Data records:
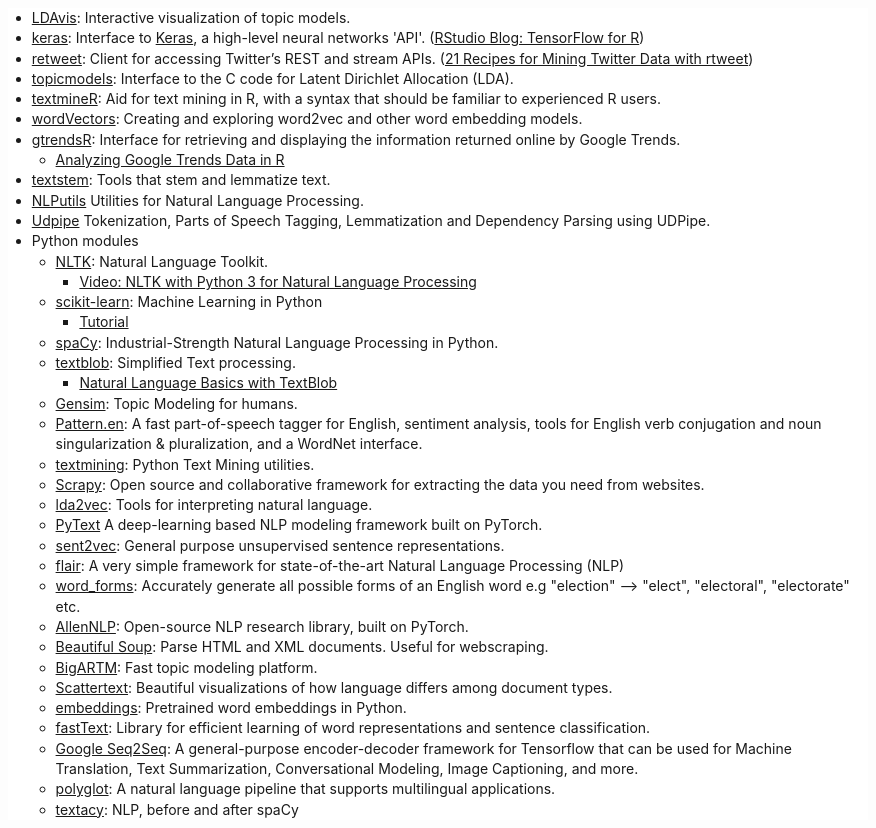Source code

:   - [LDAvis](https://cran.r-project.org/web/packages/LDAvis/): Interactive visualization of topic models.
  - [keras](https://cran.r-project.org/web/packages/keras/index.html): Interface to [Keras](https://keras.io), a high-level neural networks 'API'. ([RStudio Blog: TensorFlow for R](https://blog.rstudio.com/2018/02/06/tensorflow-for-r))
  - [retweet](http://rtweet.info/): Client for accessing Twitter’s REST and stream APIs. ([21 Recipes for Mining Twitter Data with rtweet](https://rud.is/books/21-recipes/))
  - [topicmodels](https://cran.r-project.org/web/packages/topicmodels/topicmodels.pdf): Interface to the C code for Latent Dirichlet Allocation (LDA).
  - [textmineR](https://cran.r-project.org/web/packages/textmineR/index.html): Aid for text mining in R, with a syntax that should be familiar to experienced R users.
  - [wordVectors](https://github.com/bmschmidt/wordVectors): Creating and exploring word2vec and other word embedding models.
  - [gtrendsR](https://cran.r-project.org/web/packages/gtrendsR/index.html): Interface for retrieving and displaying the information returned online by Google Trends.
    - [Analyzing Google Trends Data in R](https://datascienceplus.com/analyzing-google-trends-data-in-r/)
  - [textstem](https://cran.r-project.org/web/packages/textstem/): Tools that stem and lemmatize text.
  - [NLPutils](https://CRAN.R-project.org/package=NLPutils) Utilities for Natural Language Processing.
  - [Udpipe](https://cran.r-project.org/web/packages/udpipe/readme/README.html) Tokenization, Parts of Speech Tagging, Lemmatization and Dependency Parsing using UDPipe.
- Python modules
  - [NLTK](http://www.nltk.org): Natural Language Toolkit.
    - [Video: NLTK with Python 3 for Natural Language Processing](https://www.youtube.com/playlist?list=PLQVvvaa0QuDf2JswnfiGkliBInZnIC4HL)
  - [scikit-learn](http://scikit-learn.org/): Machine Learning in Python
     - [Tutorial](http://nbviewer.jupyter.org/gist/rjweiss/7158866)
  - [spaCy](https://spacy.io/): Industrial-Strength Natural Language Processing in Python.
  - [textblob](https://textblob.readthedocs.io/en/dev/): Simplified Text processing.
    - [Natural Language Basics with TextBlob](http://rwet.decontextualize.com/book/textblob/)
  - [Gensim](https://radimrehurek.com/gensim/): Topic Modeling for humans.
  - [Pattern.en](https://www.clips.uantwerpen.be/pages/pattern-en): A fast part-of-speech tagger for English, sentiment analysis, tools for English verb conjugation and noun singularization & pluralization, and a WordNet interface.
  - [textmining](https://pypi.python.org/pypi/textmining/1.0): Python Text Mining utilities.
  - [Scrapy](https://scrapy.org/): Open source and collaborative framework for extracting the data you need from websites.
  - [lda2vec](https://github.com/cemoody/lda2vec): Tools for interpreting natural language.
  - [PyText](https://pytext-pytext.readthedocs-hosted.com/en/latest/) A deep-learning based NLP modeling framework built on PyTorch.
  - [sent2vec](https://github.com/epfml/sent2vec): General purpose unsupervised sentence representations.
  - [flair](https://github.com/zalandoresearch/flair): A very simple framework for state-of-the-art Natural Language Processing (NLP)
  - [word_forms](https://github.com/gutfeeling/word_forms): Accurately generate all possible forms of an English word e.g "election" --> "elect", "electoral", "electorate" etc.
  - [AllenNLP](https://github.com/allenai/allennlp): Open-source NLP research library, built on PyTorch.
  - [Beautiful Soup](https://www.crummy.com/software/BeautifulSoup/): Parse HTML and XML documents. Useful for webscraping. 
  - [BigARTM](https://github.com/bigartm/bigartm): Fast topic modeling platform.
  - [Scattertext](https://github.com/JasonKessler/scattertext): Beautiful visualizations of how language differs among document types.
  - [embeddings](https://pypi.org/project/embeddings/): Pretrained word embeddings in Python.
  - [fastText](https://github.com/facebookresearch/fastText/tree/master/python): Library for efficient learning of word representations and sentence classification.
  - [Google Seq2Seq](https://github.com/google/seq2seq): A general-purpose encoder-decoder framework for Tensorflow that can be used for Machine Translation, Text Summarization, Conversational Modeling, Image Captioning, and more.
  - [polyglot](https://polyglot.readthedocs.io/en/latest/index.html): A natural language pipeline that supports multilingual applications.
  - [textacy](https://chartbeat-labs.github.io/textacy/index.html): NLP, before and after spaCy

Action item: Taking the entries above, print exactly the lines starting at the line with "of topic models." and ending at the line with "- [Analyzing Google", both included.

Problem solution:
:   - [LDAvis](https://cran.r-project.org/web/packages/LDAvis/): Interactive visualization of topic models.
  - [keras](https://cran.r-project.org/web/packages/keras/index.html): Interface to [Keras](https://keras.io), a high-level neural networks 'API'. ([RStudio Blog: TensorFlow for R](https://blog.rstudio.com/2018/02/06/tensorflow-for-r))
  - [retweet](http://rtweet.info/): Client for accessing Twitter’s REST and stream APIs. ([21 Recipes for Mining Twitter Data with rtweet](https://rud.is/books/21-recipes/))
  - [topicmodels](https://cran.r-project.org/web/packages/topicmodels/topicmodels.pdf): Interface to the C code for Latent Dirichlet Allocation (LDA).
  - [textmineR](https://cran.r-project.org/web/packages/textmineR/index.html): Aid for text mining in R, with a syntax that should be familiar to experienced R users.
  - [wordVectors](https://github.com/bmschmidt/wordVectors): Creating and exploring word2vec and other word embedding models.
  - [gtrendsR](https://cran.r-project.org/web/packages/gtrendsR/index.html): Interface for retrieving and displaying the information returned online by Google Trends.
    - [Analyzing Google Trends Data in R](https://datascienceplus.com/analyzing-google-trends-data-in-r/)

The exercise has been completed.